Going against her brother’s wishes to connect with his daughter was bad enough. Please do not encourage her to violate his wishes again by getting the grandmother involved. This sister has no sense of boundaries, and I doubt she knows when to stop.
If he were dead, I’d say go for it, but he is the father, and while he’s alive it is his choice. This is his life, his daughter, his decision.
DNA results can open up lots of pain and resentment once thought (and often promised) forever in a vault.
A. Thank you for offering your perspective. Other readers agree with you.
This was not described as a case of a child surrendered for adoption with sealed records, but of a biological father who simply did not know he had fathered a daughter, 40 years ago.
The adult daughter was finding and welcoming contact with her biological family members — as it is anyone’s right to try to do.
The biological father did not want to have any relationship with her, which is his choice to make. But he also didn’t want any of his family members to have a relationship with her.

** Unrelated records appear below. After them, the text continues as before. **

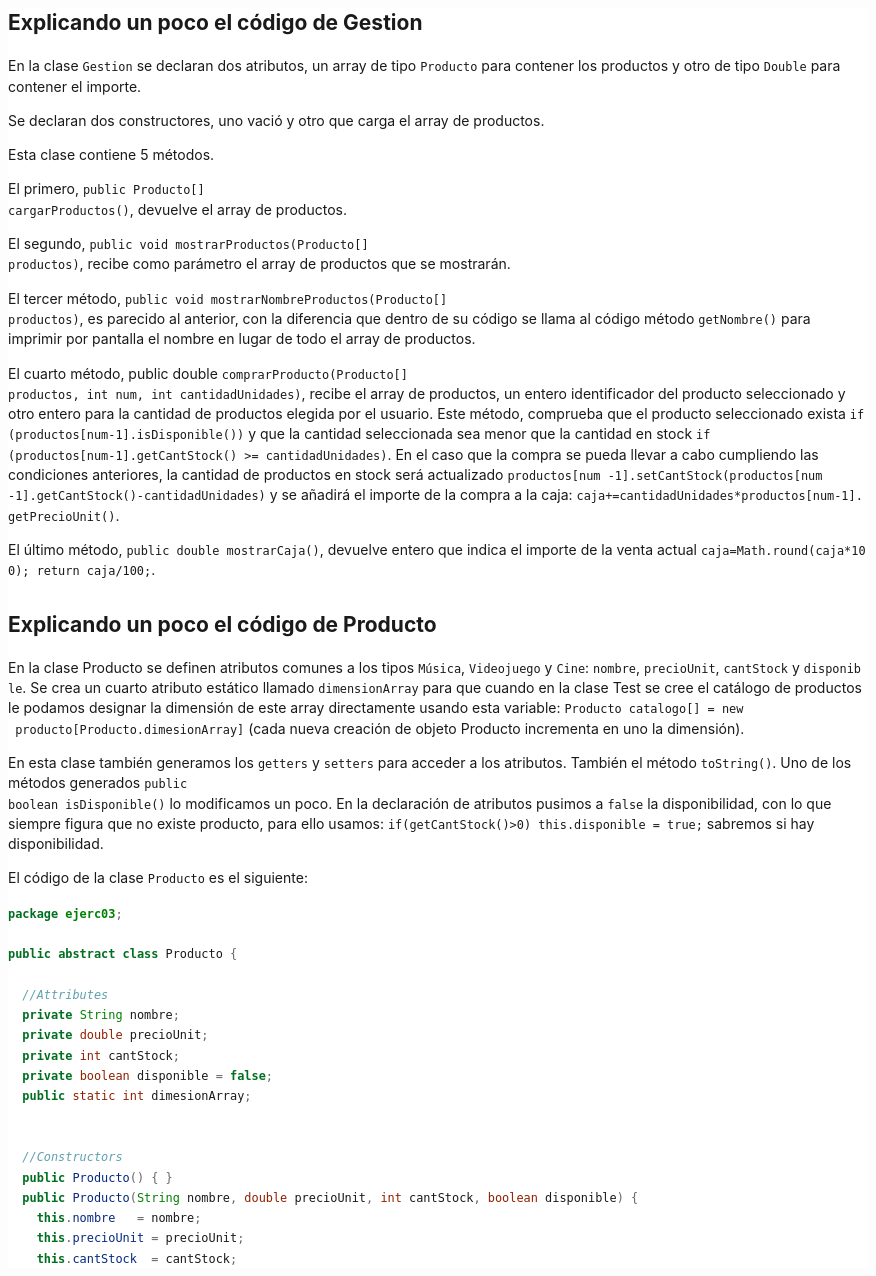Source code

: ## Explicando un poco el código de Gestion

En la clase <code>Gestion</code> se declaran dos atributos, un array de tipo <code>Producto</code> para contener los productos y otro de tipo <code>Double</code> para contener el importe.

Se declaran dos constructores, uno vació y otro que carga el array de productos.

Esta clase contiene 5 métodos.

El primero, <code>public Producto[] cargarProductos()</code>, devuelve el array de productos.

El segundo, <code>public void mostrarProductos(Producto[] productos)</code>, recibe como parámetro el array de productos que se mostrarán.

El tercer método, <code>public void mostrarNombreProductos(Producto[] productos)</code>, es parecido al anterior, con la diferencia que dentro de su código se llama al código método <code>getNombre()</code> para imprimir por pantalla el nombre en lugar de todo el array de productos.

El cuarto método, public double <code>comprarProducto(Producto[] productos, int num, int cantidadUnidades)</code>, recibe el array de productos, un entero identificador del producto seleccionado y otro entero para la cantidad de productos elegida por el usuario. Este método, comprueba que el producto seleccionado exista <code>if (productos[num-1].isDisponible())</code> y que la cantidad seleccionada sea menor que la cantidad en stock <code>if (productos[num-1].getCantStock() >= cantidadUnidades)</code>. En el caso que la compra se pueda llevar a cabo cumpliendo las condiciones anteriores, la cantidad de productos en stock será actualizado <code>productos[num -1].setCantStock(productos[num -1].getCantStock()-cantidadUnidades)</code> y se añadirá el importe de la compra a la caja: <code>caja+=cantidadUnidades\*productos[num-1].getPrecioUnit()</code>.

El último método, <code>public double mostrarCaja()</code>, devuelve entero que indica el importe de la venta actual <code>caja=Math.round(caja*100); return caja/100;</code>.

## Explicando un poco el código de Producto

En la clase Producto se definen atributos comunes a los tipos <code>Música</code>, <code>Videojuego</code> y <code>Cine</code>: <code>nombre</code>, <code>precioUnit</code>, <code>cantStock</code> y <code>disponible</code>. Se crea un cuarto atributo estático llamado <code>dimensionArray</code> para que cuando en la clase Test se cree el catálogo de productos le podamos designar la dimensión de este array directamente usando esta variable: <code>Producto catalogo[] = new  producto[Producto.dimesionArray]</code> (cada nueva creación de objeto Producto incrementa en uno la dimensión).

En esta clase también generamos los <code>getters</code> y <code>setters</code> para acceder a los atributos. También el método <code>toString()</code>. Uno de los métodos generados <code>public boolean isDisponible()</code> lo modificamos un poco. En la declaración de atributos pusimos a <code>false</code> la disponibilidad, con lo que siempre figura que no existe producto, para ello usamos: <code>if(getCantStock()>0) this.disponible = true;</code> sabremos si hay disponibilidad.

El código de la clase <code>Producto</code> es el siguiente:

```java
package ejerc03;

public abstract class Producto {

  //Attributes
  private String nombre;
  private double precioUnit;
  private int cantStock;
  private boolean disponible = false;
  public static int dimesionArray;
  
  
  //Constructors
  public Producto() { }
  public Producto(String nombre, double precioUnit, int cantStock, boolean disponible) {
    this.nombre   = nombre;
    this.precioUnit = precioUnit;
    this.cantStock  = cantStock;
```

In my opinion, he should not be able to control all contact with other biological family members. They are all adults, and should be permitted to try to form relationships with one another, if they choose.
Q. The questions you receive about weddings — and controlling “Bridezillas” — astound me. Thank you for quoting Miss Manners recently: “Wedding guests are people, not props.”
A. Miss Manners is a true fount of timeless wisdom. I borrow from the best.